LIST OF TASKS ::
1. Translate this sentence from the closing costs text into Spanish: "Before you can close escrow (or get loan documents), you must have selected a method of ownership."
2. Write a continuation of the text on closing costs and holding title, starting after its final sentence.

PROVIDED TEXT ::

How are closing costs split between buyer and seller

Closing costs are the moneys necessary to pay off all expenses incurred by buyer and seller on a property.  This will include an accounting of all funds spent and received in the transaction for both the buyer and seller.  Following is a partial list for items generally paid for by either buyer or seller in San Francisco.

Buyers:

  • Escrow fees
  • Title insurance
  • Loan fees, including points
  • Appraisal fee
  • One year’s hazard insurance premium (if not a condominium)
  • Deed recording fees
  • Notary fees
  • Prorated property taxes split between buyer and seller
  • Pre-paid interest to your lender
  • Prorated homeowners dues is you are purchasing a condominium.

Sellers:

  • Transfer tax
  • Real Estate agent commissions
  • Loans and loan fees (to close out existing loans)
  • Prorated property taxes split between buyer and seller
  • A portion of the taxable gain if above allowed limits
  • Prorated rents and security deposits if an income property
  • Deed and recording fees

The estimate of closing costs is generated when both the agents in the transaction, provided to the escrow officer that reflect the terms and conditions of the purchase contract.  The escrow officer will then compare the two sets of instructions and, if they match, the escrow holder will execute these instructions, disbursing funds and recording the deed which marks your ownership of the property.

What do you mean when you hold title to a property?

The way you own a property is called vesting, or holding title

 

The form of ownership chosen in your purchase, known as the vesting (holding title), will determine who may sign various documents and future rights of the individuals in the transaction; it can have an effect on one person buying as well as multiple people. You may have already heard some of the terms, joint tenancy, community property, tenants in common, sole ownership, or held in trust.

These rights associated with each type of vesting involve such matters as: real property taxes, income taxes, inheritance and gift taxes, transferability of title, exposure to creditor’s claims and significant probate implications in the event of death.

Before you can close escrow (or get loan documents), you must have selected a method of ownership.  Please get started on that process as soon as you begin the search for property.  Living trusts for instance, can take months to set up, so your preparation is important.

I urge you to speak with your attorney and/or tax advisor as soon as possible for vesting questions.  Your advisor may make recommendations which require partnership agreements, trust documents, wills, or other such documents.  Since these decisions and the accompanying documents may take time to be generated, I urge you to start this process immediately so that they may be accomplished prior to close of escrow.

SUPPLIED MATERIAL ::

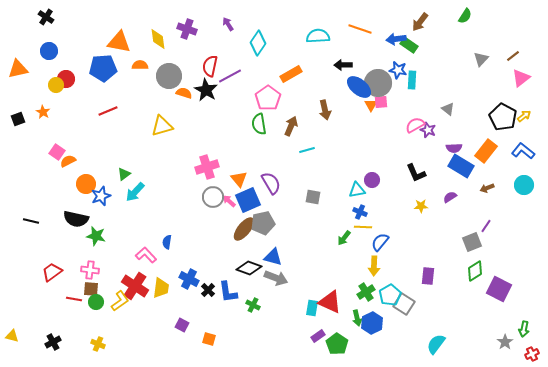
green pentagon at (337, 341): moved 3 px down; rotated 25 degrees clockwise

PER-TASK ANSWERS ::
1. Antes de poder cerrar el depósito en garantía (u obtener los documentos del préstamo), usted debe haber elegido una forma de titularidad.

2.
How to get started with financing

Getting started with financing

Property purchases usually include some kind of institutional (bank or savings and loan) financing.  There are many types of financing to consider depending on your long-term financial goals.

Mortgage brokers are popular because they have relationships with multiple lenders.  Mortgage brokers will search for the best loan programs with several lenders, and provide options for you, saving you time and energy.

Direct lenders (such as Wells Fargo or Bank of America) may be the right fit for you if you already have a relationship with a lending institution or credit union, or if the specifics of your situation call for it.  Direct lenders will usually have fewer programs available to them than a mortgage broker, so you’ll be doing your own due diligence to make sure you have the program right for you.

On-line mortgage brokers are available, but I have found that often times these brokerages are not local, nor familiar with our real estate market.

My recommendation will always be to work with a local broker or direct lender that you can meet in person.  If you need a few referrals, let me know.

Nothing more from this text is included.